A handful of men, all in rough duty uniforms of the Border Patrol, gathered on the beach alongside the trawler. Some wore tan Stetsons, others green baseball caps. She also noted the holstered sidearms. One man had a Remington shotgun resting on a shoulder.

What was going on?

The men fell silent as she approached. A few pairs of eyes traveled up and down her form, looking little impressed. She kept her face fixed into something resembling a stern expression, but she felt her cheeks heat up in irritation. She resisted the urge to flip them all off.

Definitely a boys’ club here.

The agents parted to reveal a tall man similarly attired in dark green trousers and a matching long-sleeved work shirt, casually rolled to the elbows. He finger-combed his black hair, damp with sweat, and secured a black baseball cap in place. But not before his blue-gray eyes also examined her from head to foot. Unlike the others, she sensed nothing lascivious in his attention, only sizing her up.

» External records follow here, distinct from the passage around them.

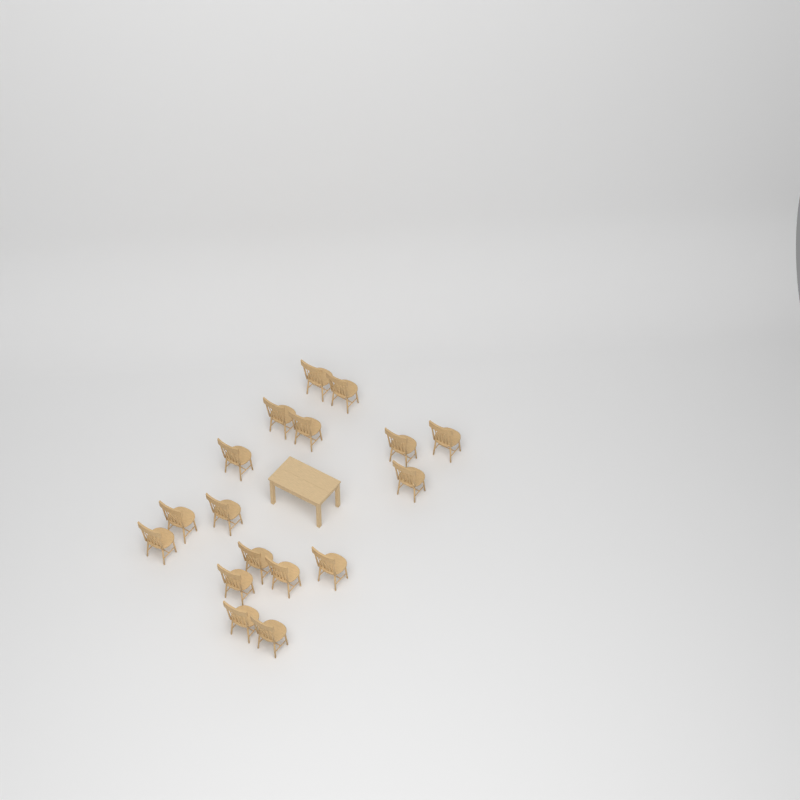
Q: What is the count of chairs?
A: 17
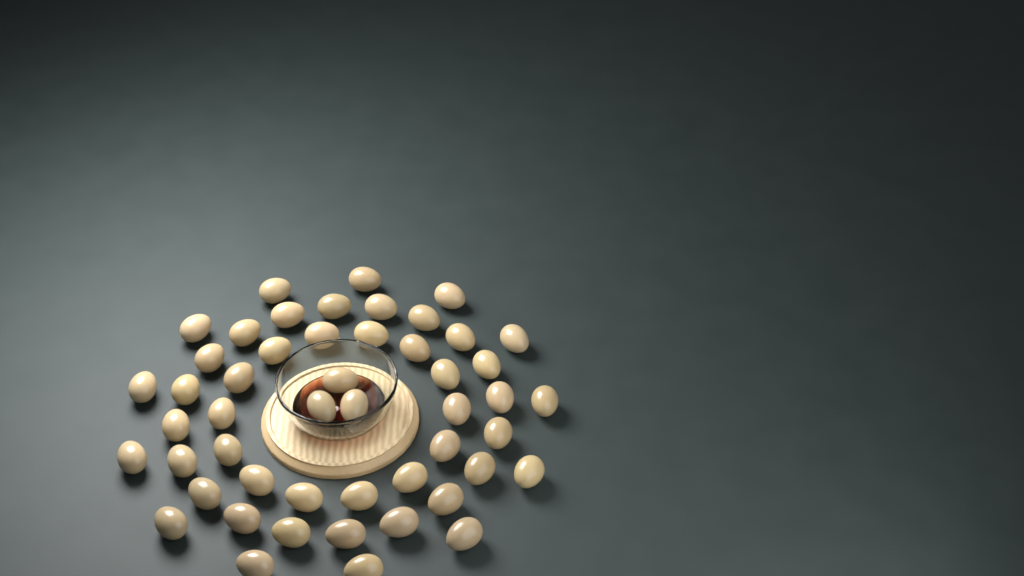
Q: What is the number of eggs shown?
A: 50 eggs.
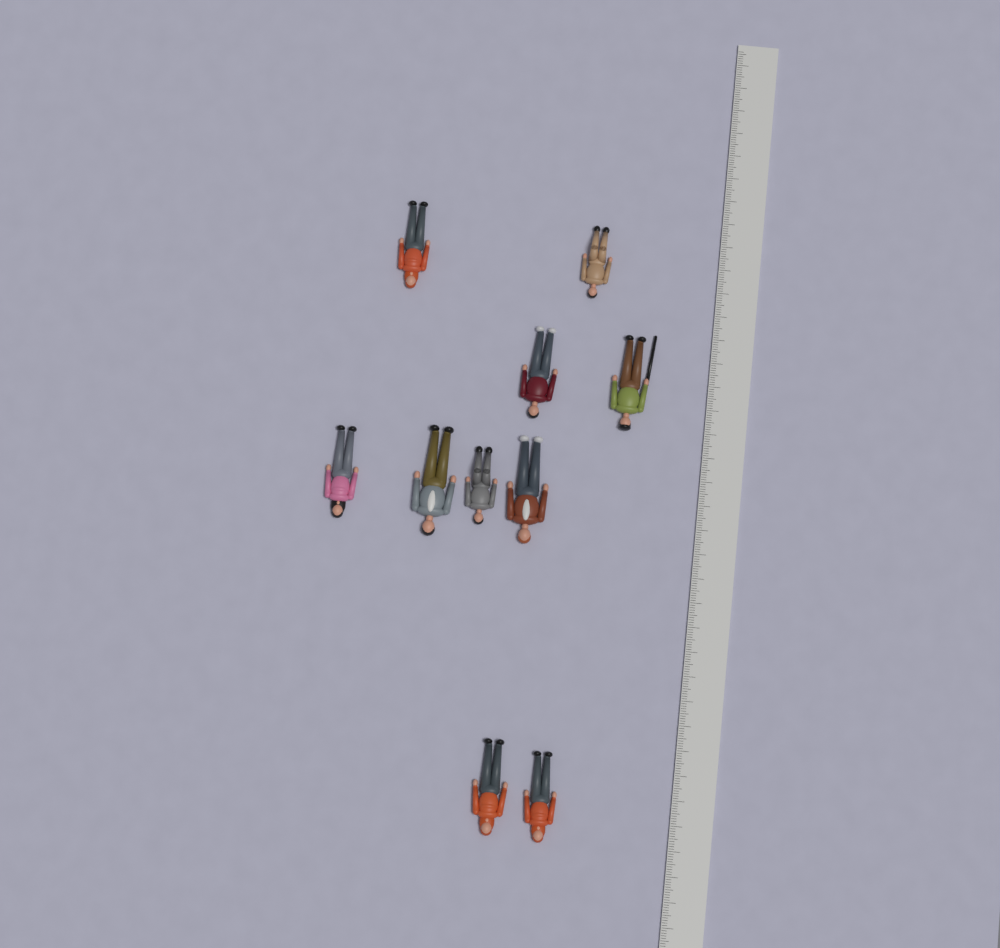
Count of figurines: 10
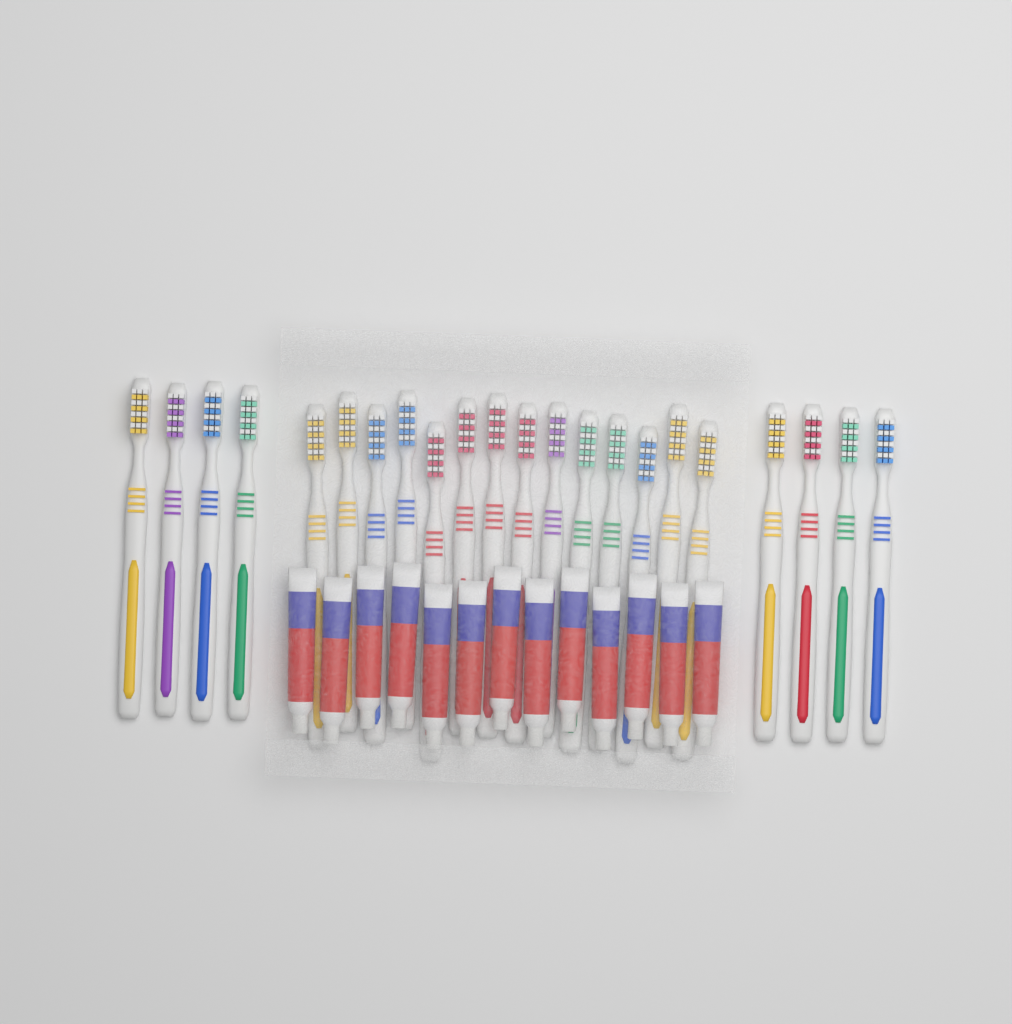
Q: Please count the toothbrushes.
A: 22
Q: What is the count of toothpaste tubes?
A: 13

Still, she was glad when the bill of his cap shadowed those eyes.

He crossed to close the distance between them. He stood well over six feet tall, broad-shouldered and muscular without looking bulky. His carriage was of someone who knew how to lead with no need to dominate. Confidence, along with a feral edge, flowed from him.

He held out a large hand as he reached her.

“Dr. Polk, thank you for coming.”

She shook his hand and noted a long scar down his forearm, from elbow to wrist. Glancing up, she met his gaze. His complexion was a tanned olive, further darkened by black stubble over his chin and jaw. Her ear picked up his slight French Cajun accent.

So he was local to the area. In fact, there was something naggingly familiar about him-and then it struck her. She was about to demand an answer as to why she was brought here.

Instead, a different question stumbled out.

“Jack?”

His lips, full but definitely masculine, shifted to a harder line as he gave the barest nod. Her image of him similarly transformed in a sudden shift of perspective. The anger drained out of her, replaced with something colder and more uncomfortable. It had been over ten years since she’d last seen him. She had only been a sophomore in high school; he had been a senior.

Though she hadn’t really known him well back then-in high school, two years was an insurmountable social gulf-they had darker ties that bound them together. A connection she had wanted forever left in her past.